▼▼▼
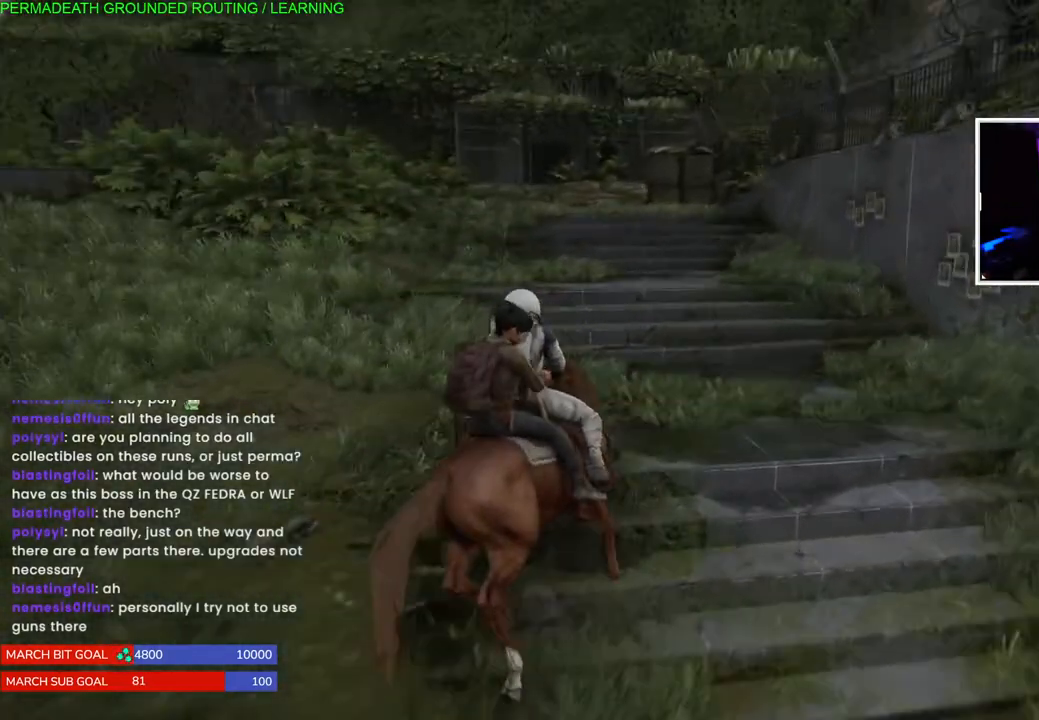
{"buttons": ["L1"], "left_stick": "up", "right_stick": "center", "events": [[250, "left_stick", "up"]]}
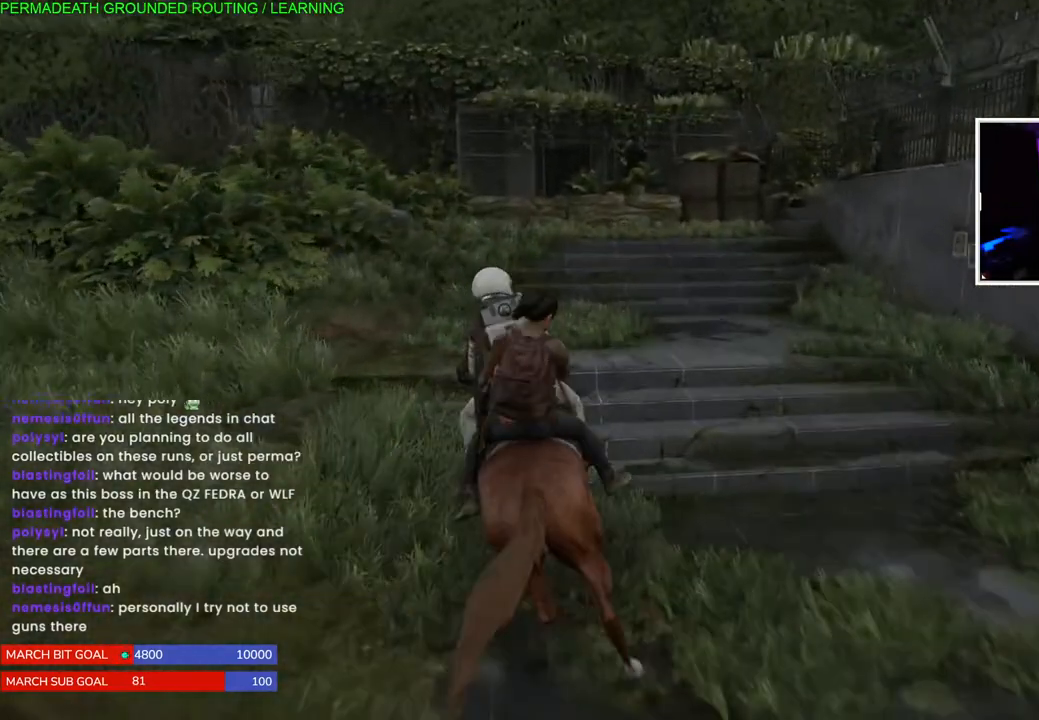
{"buttons": ["L1"], "left_stick": "up", "right_stick": "right", "events": [[100, "right_stick", "right"]]}
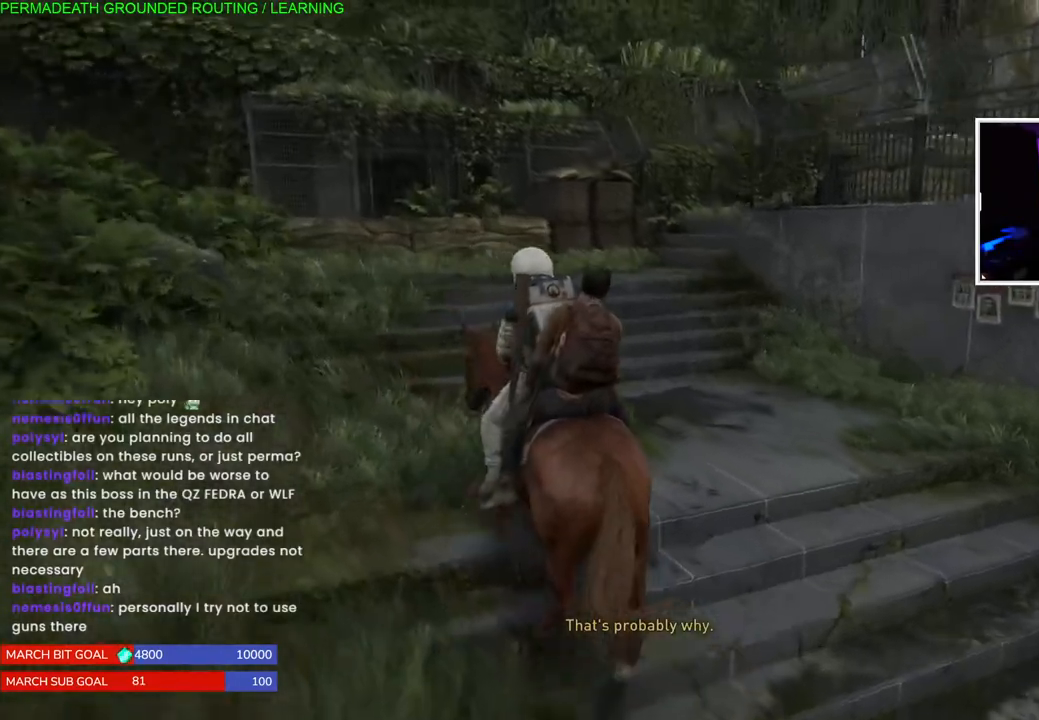
{"buttons": ["L1"], "left_stick": "up", "right_stick": "center"}
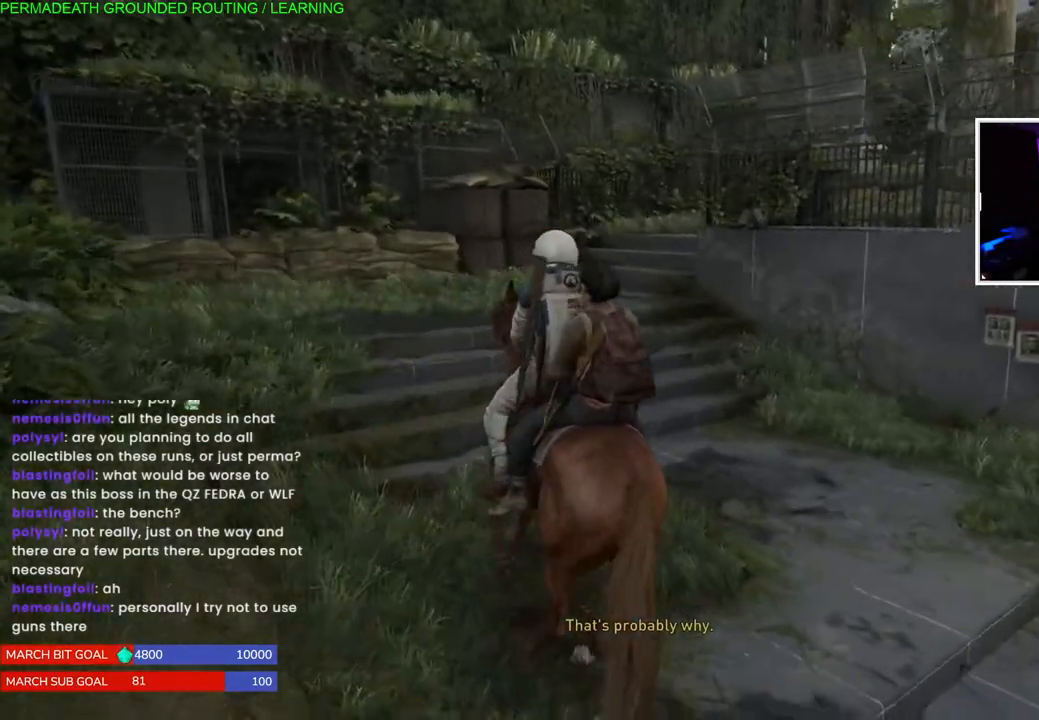
{"buttons": ["TRIANGLE"], "left_stick": "up", "right_stick": "center", "events": [[17, "L1", "up"], [67, "TRIANGLE", "down"], [200, "TRIANGLE", "up"], [267, "TRIANGLE", "down"], [383, "TRIANGLE", "up"], [450, "TRIANGLE", "down"]]}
▲▲▲
## [EXERCISE OBJECTIVE]
What this calls for is the material above set down exactly, pictures excluded.

## [ANSWER SECTION]
{"buttons": ["L1"], "left_stick": "up", "right_stick": "center", "events": [[250, "left_stick", "up"]]}
{"buttons": ["L1"], "left_stick": "up", "right_stick": "right", "events": [[100, "right_stick", "right"]]}
{"buttons": ["L1"], "left_stick": "up", "right_stick": "center"}
{"buttons": ["TRIANGLE"], "left_stick": "up", "right_stick": "center", "events": [[17, "L1", "up"], [67, "TRIANGLE", "down"], [200, "TRIANGLE", "up"], [267, "TRIANGLE", "down"], [383, "TRIANGLE", "up"], [450, "TRIANGLE", "down"]]}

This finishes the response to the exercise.